**TEXTAUSZUG**

Die Markung dehnt sich auf der südwestlichen Grenze des Oberamtes, über dem linkseitigen Remsufer aus und dacht sich allmählig gegen den Neckar und die Rems ab, während sie in der Richtung gegen die Straße hin so ziemlich eine Ebene bildet, die sich auf das Schmidener Feld im Oberamt Canstatt verläuft. Jener höher gelegene Punkt ist der etwa 300 Morgen große Staatswald Hardt, der besonders durch seine Anlagen sich auszeichnet. (Des hier befindlichen Erdfalles ist S. 8 gedacht.) Er ist von der Oberamtsgrenze durchschnitten und gewährt eine liebliche Aussicht nach Stuttgart. Hegnach selbst ist auf einer sanften Anhöhe gelegen, in welche das Remsthal gegen das Neckarthal ausläuft und bietet nach allen Seiten hin die schönsten Fernsichten. Unterhalb des Dorfes zieht sich das Remsthal hin, das hier viel enger, als oberhalb Waiblingens ist und die interessantesten Krümmungen hat. Die Thalsohle ist mit fetten Wiesen bedeckt; die 100 bis 200 Fuß hohen Seitenwände sind fast durchgängig sehr steil (bis 45 Grad und mehr), aber fleißig mit Obstbäumen und Reben angebaut. Da die Rems hier ein sehr tiefes Bett hat, so tritt sie seltener, als oben, aus.

Der Boden ist im Allgemeinen fruchtbar, doch nicht tiefgründig genug. Es ist eine Seltenheit, wenn das Obst nicht geräth. Das Klima ist mild, die Luft wegen der höheren Lage rein und gesund. Der Ort ist, da der Hardtwald mit seinen Eichen ihn schützt, vom Hagel verschont.

**SCHRIFTLICHER AUFTRAG A**
Gib aus dem Textauszug über Hegnach den Abschnitt von "Der Boden ist" bis einschließlich "vom Hagel verschont." wortgetreu aus.
**SCHRIFTLICHER AUFTRAG B**
Wie groß ist der Staatswald Hardt laut der Beschreibung von Hegnach?
**SCHRIFTLICHER AUFTRAG C**
Schreib die Beschreibung der Markung Hegnach nach ihrem letzten Satz weiter.

[Quelldaten]
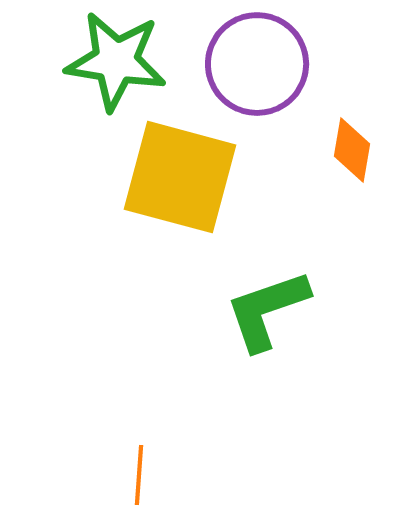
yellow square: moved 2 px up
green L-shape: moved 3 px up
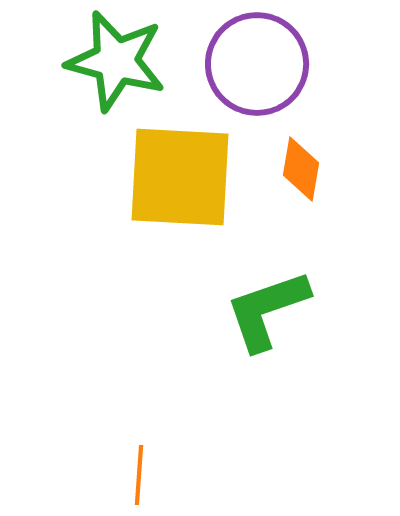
green star: rotated 6 degrees clockwise
orange diamond: moved 51 px left, 19 px down
yellow square: rotated 12 degrees counterclockwise
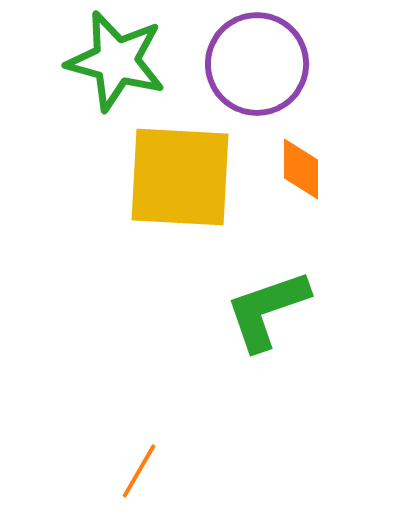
orange diamond: rotated 10 degrees counterclockwise
orange line: moved 4 px up; rotated 26 degrees clockwise
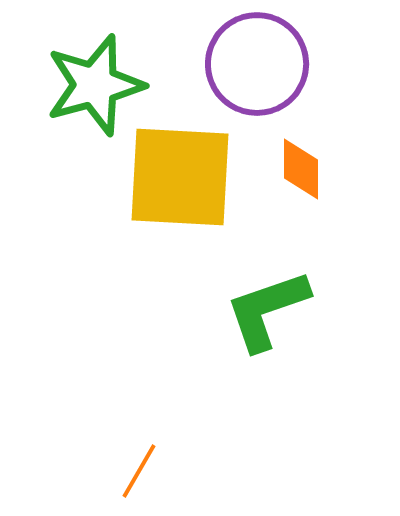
green star: moved 21 px left, 24 px down; rotated 30 degrees counterclockwise
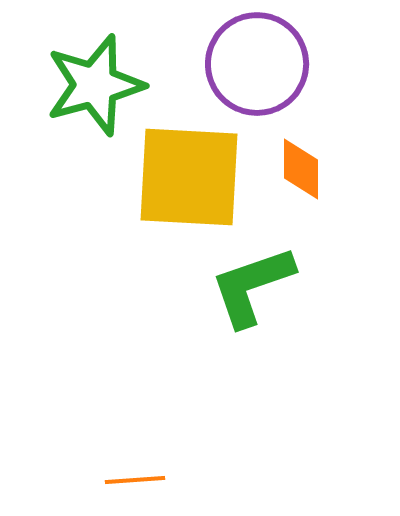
yellow square: moved 9 px right
green L-shape: moved 15 px left, 24 px up
orange line: moved 4 px left, 9 px down; rotated 56 degrees clockwise
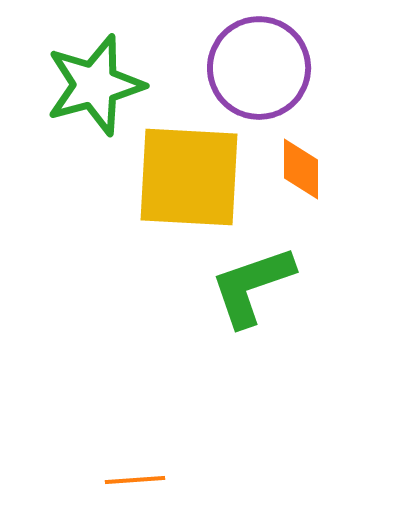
purple circle: moved 2 px right, 4 px down
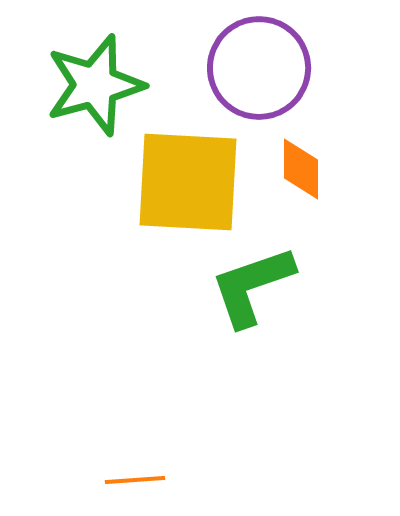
yellow square: moved 1 px left, 5 px down
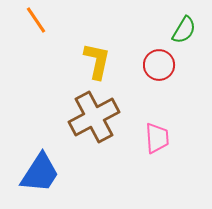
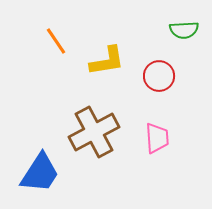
orange line: moved 20 px right, 21 px down
green semicircle: rotated 56 degrees clockwise
yellow L-shape: moved 10 px right; rotated 69 degrees clockwise
red circle: moved 11 px down
brown cross: moved 15 px down
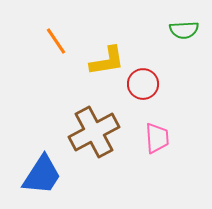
red circle: moved 16 px left, 8 px down
blue trapezoid: moved 2 px right, 2 px down
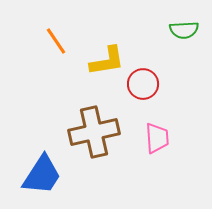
brown cross: rotated 15 degrees clockwise
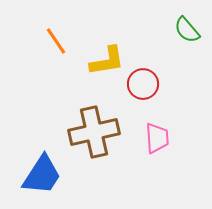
green semicircle: moved 3 px right; rotated 52 degrees clockwise
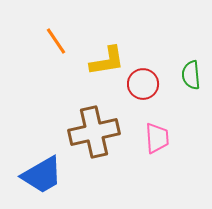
green semicircle: moved 4 px right, 45 px down; rotated 36 degrees clockwise
blue trapezoid: rotated 27 degrees clockwise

**AUSGABE A**
Der Boden ist im Allgemeinen fruchtbar, doch nicht tiefgründig genug. Es ist eine Seltenheit, wenn das Obst nicht geräth. Das Klima ist mild, die Luft wegen der höheren Lage rein und gesund. Der Ort ist, da der Hardtwald mit seinen Eichen ihn schützt, vom Hagel verschont.

**AUSGABE B**
Etwa 300 Morgen.

**AUSGABE C**
| Die Gemeinde ist dem Forstamt Reichenberg und dem Cameralamt Waiblingen zugetheilt. Letzteres bezieht noch alle Zehenten und andere Grundgefälle und erhebt jährlich für den großen Zehnten 156 Sch. Frucht nach Rauhem, 88 fl. für den kleinen, 14 fl. für den Heu-, 45 fl. für den Wein- und 27 fl. 38 kr. für den Noval-Zehenten, sowie 11 fl. Surrogatgelder, 83 Sch. 5 S. Frucht an Lehengefällen, 2 Sch. Landacht und 19 fl. 12 kr. für Bodenwein. Übrigens sind die sogenannten Hof- und Lehen-Güter zehentfrei.

Hegnach liegt an einem nordöstlichen Abhang, nordwestlich 1 Stunde von Waiblingen und stößt im untern Theile fast an die Rems. Im obern Theile des Dorfes führt die gute Vicinalstraße von Ludwigsburg nach Waiblingen vorüber. Weniger gut ist der Weg, welcher Öffingen mit Hegnach verbindet. Zwischen hier und Hohenacker besteht eine Schifferanstalt über die Rems. Der Sage nach bestand der Ort früher aus einigen Höfen, zu denen von der kaum erwähnten Straße ein Weg zwischen Hecken führte. Nun soll es, um auf jene Höfe zu weisen, geheißen haben: „dem Haag“ oder „der Hecke nach,“ woraus der Ortsname entstanden sey. Das Dorf bietet von der Ferne aus einen hübschen Anblick, besonders im Frühling, wo die blühenden Obstbäume wie ein Wald zwischen den Häusern hervorragen. Es hat keinen Wassermangel und Brunnen genug.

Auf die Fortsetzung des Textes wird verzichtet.